Carry on the forum thread about skiff draft, picking up right after its final sentence.

EXCERPT:

■ ■ ■ ■ ■

Get a heavy, high quality cooler & put it up on the bow when you're solo, fill the sucker with water and it will help the balance.


----------



## devrep (Feb 22, 2009)

I don't really care what my draft numbers are . If I bottom out I go somewhere else or get out and wade, depending on the bottom conditions. I have bottomed out and been able to get out and push the boat over the high spot and keep on going at times also. I've been way back in the mangroves a few times with the tide dropping when I knew it was time to leave or I would not be getting out.


----------



## Brett (Jul 16, 2008)

Float skinny, minimal hull and engine weight, minimal horsepower, minimal gear, why does this sound like deja vu all over again? I bumped into this problem about nine years ago. I wonder, did I ever come up with a solution?


----------



## firecat1981 (Nov 27, 2007)

You came up with a temporary solution, still waiting on the perfected one.


----------



## not2shabby (Sep 14, 2016)

So...I'm always surprised that these draft conversations never get very technical. Draft has to do with buoyancy. Buoyancy has to do with displacement. Displacement has to do with weight & volume. Volume has to due with geometry.

SO...there are a lot of factors. In order to float, a boat displaces the amount of water equal to its own weight. Just using round numbers, if your skiff is 800 pounds, loaded, you need to displace just less than 100 gallons of water. For every 8 pounds you add to the boat, you have to displace an extra gallon of water. Obviously, moving weight to the stern will drop the stern enough to displace 100 gallons of water...the bow will be in the air and you'd get zero displacement credit from the bow geometry...which is less (per foot of length) than the stern because of hull shapes, but it's displacement credit nonetheless. Look at the way your boat sits on your trailer. Look for level gunwales. Afloat, if your gunwale is parallel to the water's surface, typically you are going to be well balanced and MINIMIZE your draft. The key is to find that balance point so that the stern is not squatting.

The variables involved make it very difficult to compare apples to apples on skiffs. Every aspect of the geometry below the deck impacts draft. A light long boat will float shallower than a light short boat. A heavy wide boat will float shallower than a heavy skinny boat.

■ ■ ■ ■ ■

(Stored records)
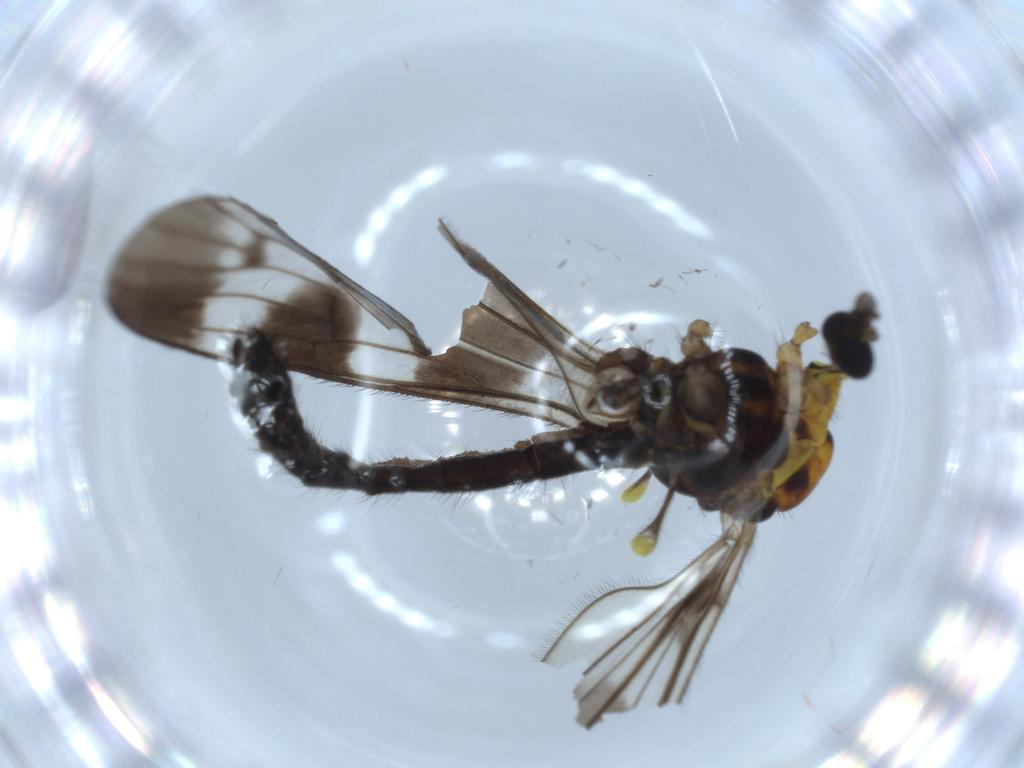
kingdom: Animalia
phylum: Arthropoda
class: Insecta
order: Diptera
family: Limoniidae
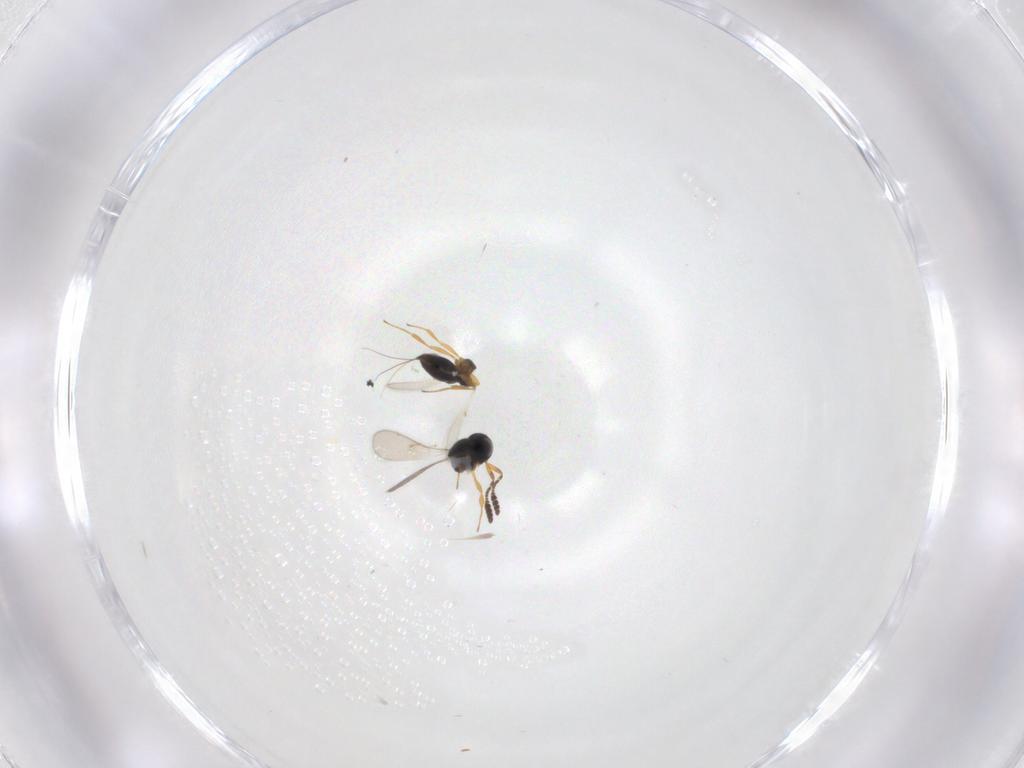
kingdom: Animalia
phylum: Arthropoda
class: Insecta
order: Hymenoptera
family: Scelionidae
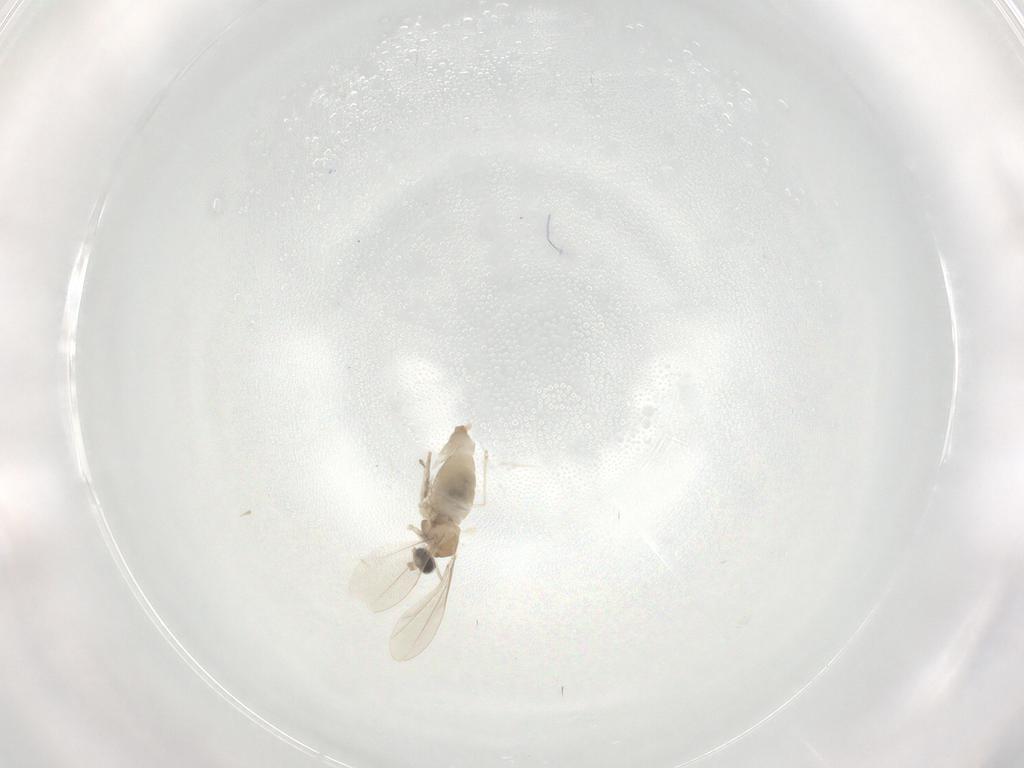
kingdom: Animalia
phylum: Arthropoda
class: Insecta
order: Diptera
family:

■ ■ ■ ■ ■

OUTPUT FOR THIS EXERCISE:
The weight of your skiff is going to vary...even through a single day on the water. An average operating weight is a good estimate - BUT you need to determine what that "average" looks like for you. If average is a cooler full of ice/beer, full live well, three guys, and a half tank of gas, then try that out and figure out your balance. For most, two guys, a cooler, and half-tank of gas is average.

I like to think I fish as skinny as most. In South Texas, we have untold miles of sub-12" flats. A good skiff in 9" of water is a pretty impressive thing. We get desensitized by all of the marketing about 5-inch and 6-inch boats. A dollar bill is longer than 6-inches. C'mon, man. I've been poling with one man on the bow and if he stepped off of the bow into the skiff, we'd sit down enough to drag bottom. With him on the bow, we'd level out and float free. It's science.


----------



## topnative2 (Feb 22, 2009)

What he said^


----------



## K3anderson (Jan 23, 2013)

This is similar to your first pic. That boat is def squatting in back. This is also a 60hp that is trimmed out of the water, but, is filled with fuel..


----------



## lemaymiami (Feb 9, 2007)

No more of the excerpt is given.